Die Skilift-Parkplätze auf der Ostseite des Monte Zoncolan in Friaul sind ein toller Übernachtungsplatz. Außer mir sind nur zwei slowenische WoMos hier gestanden. Am Morgen beträgt die Temperatur 13 Grad. Der Himmel zeigt eine Mischung aus Blau und Wolken.
Ich fahre noch einmal auf den Monte Zoncolan, da heute die Sicht besser ist. Ein paar italienische Wanderer sind schon vor mir da. Ich überlege, ob ich eine Wanderung unternehmen soll, aber das Wetter ist unbeständig, die Vorhersagen sind sich nicht einig, wann es zu regnen beginnen wird. Deshalb fahre ich weiter, zunächst auf der Ostseite (die nicht ganz so steil ist) ins Tal.
Auf dieser Seite des Berges kommt man sich fast vor wie auf einer Autobahn.
Vor mir erhebt sich der Monte Siera (2443 m). Der Parkplatz ein paar Kilometer vor Sappada liegt zwar direkt neben der Hauptstraße, in der Nacht dürfte es aber sehr ruhig sein.
Ich weiß nicht, wie lange ich in Cima Sappada in der blauen Zone stehen darf, darum setze ich nach ein paar Fotos den Weg fort.
Der große Stellplatz in Sappada hat schlechte Kritiken bekommen: zu teuer, Kreditkartenzahlung funktioniert nicht, Strom funktioniert nicht.
Ich sehe eine Tankstelle mit dem bisher besten Dieselpreis in Italien (1,959 Euro), darum fülle ich Ludwigs Tank. Auf einem Parkplatz in San Pietro di Cadore ...
... mache ich Mittagspause (Weckerl mit vegetarischer Wurst und Käse).
Für die Weiterfahrt nehme ich nicht die Hauptstraße, sondern mache zwei Umwege, zuerst rechts den Berg hinauf nach Costalta (es regnet leicht, hört aber bald wieder auf; weitere Regenwolken sind aber nicht fern und ich höre Donner), dann wieder hinunter und links hinauf nach Danta di Cadore. Beide Umwege sind eineinhalb bis zweispurig, zwar mitunter steil und mit engen Serpentinen, würden aber auch für Ludwig van Tourer kein Problem darstellen.

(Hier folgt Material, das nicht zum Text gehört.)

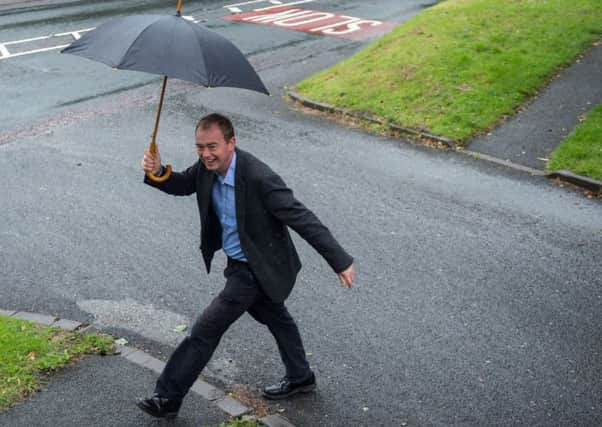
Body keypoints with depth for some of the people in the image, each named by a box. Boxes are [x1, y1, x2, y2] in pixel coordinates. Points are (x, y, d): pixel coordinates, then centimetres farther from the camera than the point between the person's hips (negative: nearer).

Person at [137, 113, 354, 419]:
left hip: (255, 270, -9)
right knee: (275, 318, 26)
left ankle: (168, 398, 12)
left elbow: (303, 219, -29)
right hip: (242, 263, 9)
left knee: (206, 329, -3)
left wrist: (340, 262, -26)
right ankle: (300, 378, 48)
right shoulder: (208, 167, -9)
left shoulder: (258, 178, -33)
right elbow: (182, 185, 9)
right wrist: (157, 172, -14)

Wenn ein normalgroßes WoMo in Padola übernachten möchte (oder auch nur halten, um das Städtchen zu besichtigen), hat es Pech gehabt. Mit Ludwig Junior lache ich über Höhenschranken nur.
Um 14:20 erreiche ich den Kreuzbergpass (1636 m) und damit Südtirol sowie das Gebiet der Dolomiten (UNESCO-Welterbe) - gerade rechtzeitig, denn ab morgen bis Ende September ist das Parken hier gebührenpflichtig.
Ich fahre die Passstraße hinunter und biege in Moos links ins Fischleintal ab. Die Betreiber der Rotwand-Seilbahn haben kein Interesse an Kunden, die mit Wohnmobilen kommen, denn die Parkplätze sind für maximal 2,35 m hohe Fahrzeuge zugänglich (Parkverbot zwischen 22 und 5 Uhr).
Die Straße endet zwei Kilometer weiter bei der Fischleinbodenhütte. Parkgebühren: erste Sunde 5 Euro, jede weitere 2 Euro, maximal 15 Euro pro Tag.
In Sexten gibt es einen kleinen kostenlosen Parkplatz, auf dem auch WoMos (in Kastenwagengröße) unterkommen. Für ein paar Stunden kann man auch bei der Seilbahn gratis parken, aber dort muss man ein Ticket ziehen, damit sich der Schranken öffnet. Übernachten ist dort möglich, aber teuer (PKWs zahlen 30 Euro, Wohnmobile 40 Euro zusätzlich zu den sonstigen Parkgebühren).
Der Ort scheint nur aus Hotels zu bestehen. Abgesehen von der schönen Kirche versäumt man nicht viel, wenn man Sexten links liegen lässt.
Vor fünfeinhalb Jahren habe ich zwischen Innichen und Österreich bei einem Fußballplatz übernachtet. Ich überprüfe, ob das nach wie vor möglich ist - ja. Es schaut nach Regen aus.
Kilometerstand: 2208 km (126 km gefahren).